§ Work required
Copy out every line of the data below, replacing "magasins" with "boutiques" and changing nothing else.

§ Supplied entries
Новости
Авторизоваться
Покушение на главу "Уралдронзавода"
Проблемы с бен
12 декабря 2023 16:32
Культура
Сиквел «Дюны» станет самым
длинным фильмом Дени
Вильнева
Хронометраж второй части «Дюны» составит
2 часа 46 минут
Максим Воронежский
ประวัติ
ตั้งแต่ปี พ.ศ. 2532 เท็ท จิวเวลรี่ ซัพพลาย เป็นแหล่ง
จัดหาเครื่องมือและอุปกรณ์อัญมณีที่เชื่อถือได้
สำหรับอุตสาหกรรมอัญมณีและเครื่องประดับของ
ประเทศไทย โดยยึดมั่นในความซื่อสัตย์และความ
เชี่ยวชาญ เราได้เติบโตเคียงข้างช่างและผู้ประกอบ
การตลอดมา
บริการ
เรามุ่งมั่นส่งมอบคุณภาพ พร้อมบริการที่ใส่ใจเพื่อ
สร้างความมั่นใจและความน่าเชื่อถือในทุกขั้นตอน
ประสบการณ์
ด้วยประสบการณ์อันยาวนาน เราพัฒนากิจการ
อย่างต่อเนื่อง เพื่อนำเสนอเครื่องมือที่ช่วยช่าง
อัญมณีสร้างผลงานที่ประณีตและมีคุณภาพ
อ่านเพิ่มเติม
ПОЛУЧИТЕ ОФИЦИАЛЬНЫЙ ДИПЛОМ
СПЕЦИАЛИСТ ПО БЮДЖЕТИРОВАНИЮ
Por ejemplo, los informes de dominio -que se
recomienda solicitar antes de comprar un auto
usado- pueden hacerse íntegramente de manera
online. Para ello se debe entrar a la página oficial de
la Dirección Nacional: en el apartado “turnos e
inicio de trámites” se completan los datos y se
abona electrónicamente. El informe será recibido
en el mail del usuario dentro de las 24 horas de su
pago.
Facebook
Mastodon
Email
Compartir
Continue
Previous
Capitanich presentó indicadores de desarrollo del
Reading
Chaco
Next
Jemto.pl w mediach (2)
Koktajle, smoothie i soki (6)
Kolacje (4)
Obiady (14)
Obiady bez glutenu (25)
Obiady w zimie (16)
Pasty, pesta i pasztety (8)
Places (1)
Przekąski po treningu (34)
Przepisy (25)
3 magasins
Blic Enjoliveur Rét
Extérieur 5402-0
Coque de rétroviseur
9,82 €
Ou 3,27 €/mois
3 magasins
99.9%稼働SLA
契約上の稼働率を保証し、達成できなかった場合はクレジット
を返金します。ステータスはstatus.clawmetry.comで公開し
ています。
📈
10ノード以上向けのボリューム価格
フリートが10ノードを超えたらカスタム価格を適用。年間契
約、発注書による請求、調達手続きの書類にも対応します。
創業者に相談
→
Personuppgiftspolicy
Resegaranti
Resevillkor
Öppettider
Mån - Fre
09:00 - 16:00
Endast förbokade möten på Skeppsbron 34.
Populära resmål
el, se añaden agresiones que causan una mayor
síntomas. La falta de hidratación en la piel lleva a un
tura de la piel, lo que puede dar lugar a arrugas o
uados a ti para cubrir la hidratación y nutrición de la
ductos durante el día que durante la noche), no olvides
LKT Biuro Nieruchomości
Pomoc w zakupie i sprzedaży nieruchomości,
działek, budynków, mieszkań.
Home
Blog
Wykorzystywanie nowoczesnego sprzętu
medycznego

§ Reply to the task
Новости
Авторизоваться
Покушение на главу "Уралдронзавода"
Проблемы с бен
12 декабря 2023 16:32
Культура
Сиквел «Дюны» станет самым
длинным фильмом Дени
Вильнева
Хронометраж второй части «Дюны» составит
2 часа 46 минут
Максим Воронежский
ประวัติ
ตั้งแต่ปี พ.ศ. 2532 เท็ท จิวเวลรี่ ซัพพลาย เป็นแหล่ง
จัดหาเครื่องมือและอุปกรณ์อัญมณีที่เชื่อถือได้
สำหรับอุตสาหกรรมอัญมณีและเครื่องประดับของ
ประเทศไทย โดยยึดมั่นในความซื่อสัตย์และความ
เชี่ยวชาญ เราได้เติบโตเคียงข้างช่างและผู้ประกอบ
การตลอดมา
บริการ
เรามุ่งมั่นส่งมอบคุณภาพ พร้อมบริการที่ใส่ใจเพื่อ
สร้างความมั่นใจและความน่าเชื่อถือในทุกขั้นตอน
ประสบการณ์
ด้วยประสบการณ์อันยาวนาน เราพัฒนากิจการ
อย่างต่อเนื่อง เพื่อนำเสนอเครื่องมือที่ช่วยช่าง
อัญมณีสร้างผลงานที่ประณีตและมีคุณภาพ
อ่านเพิ่มเติม
ПОЛУЧИТЕ ОФИЦИАЛЬНЫЙ ДИПЛОМ
СПЕЦИАЛИСТ ПО БЮДЖЕТИРОВАНИЮ
Por ejemplo, los informes de dominio -que se
recomienda solicitar antes de comprar un auto
usado- pueden hacerse íntegramente de manera
online. Para ello se debe entrar a la página oficial de
la Dirección Nacional: en el apartado “turnos e
inicio de trámites” se completan los datos y se
abona electrónicamente. El informe será recibido
en el mail del usuario dentro de las 24 horas de su
pago.
Facebook
Mastodon
Email
Compartir
Continue
Previous
Capitanich presentó indicadores de desarrollo del
Reading
Chaco
Next
Jemto.pl w mediach (2)
Koktajle, smoothie i soki (6)
Kolacje (4)
Obiady (14)
Obiady bez glutenu (25)
Obiady w zimie (16)
Pasty, pesta i pasztety (8)
Places (1)
Przekąski po treningu (34)
Przepisy (25)
3 boutiques
Blic Enjoliveur Rét
Extérieur 5402-0
Coque de rétroviseur
9,82 €
Ou 3,27 €/mois
3 boutiques
99.9%稼働SLA
契約上の稼働率を保証し、達成できなかった場合はクレジット
を返金します。ステータスはstatus.clawmetry.comで公開し
ています。
📈
10ノード以上向けのボリューム価格
フリートが10ノードを超えたらカスタム価格を適用。年間契
約、発注書による請求、調達手続きの書類にも対応します。
創業者に相談
→
Personuppgiftspolicy
Resegaranti
Resevillkor
Öppettider
Mån - Fre
09:00 - 16:00
Endast förbokade möten på Skeppsbron 34.
Populära resmål
el, se añaden agresiones que causan una mayor
síntomas. La falta de hidratación en la piel lleva a un
tura de la piel, lo que puede dar lugar a arrugas o
uados a ti para cubrir la hidratación y nutrición de la
ductos durante el día que durante la noche), no olvides
LKT Biuro Nieruchomości
Pomoc w zakupie i sprzedaży nieruchomości,
działek, budynków, mieszkań.
Home
Blog
Wykorzystywanie nowoczesnego sprzętu
medycznego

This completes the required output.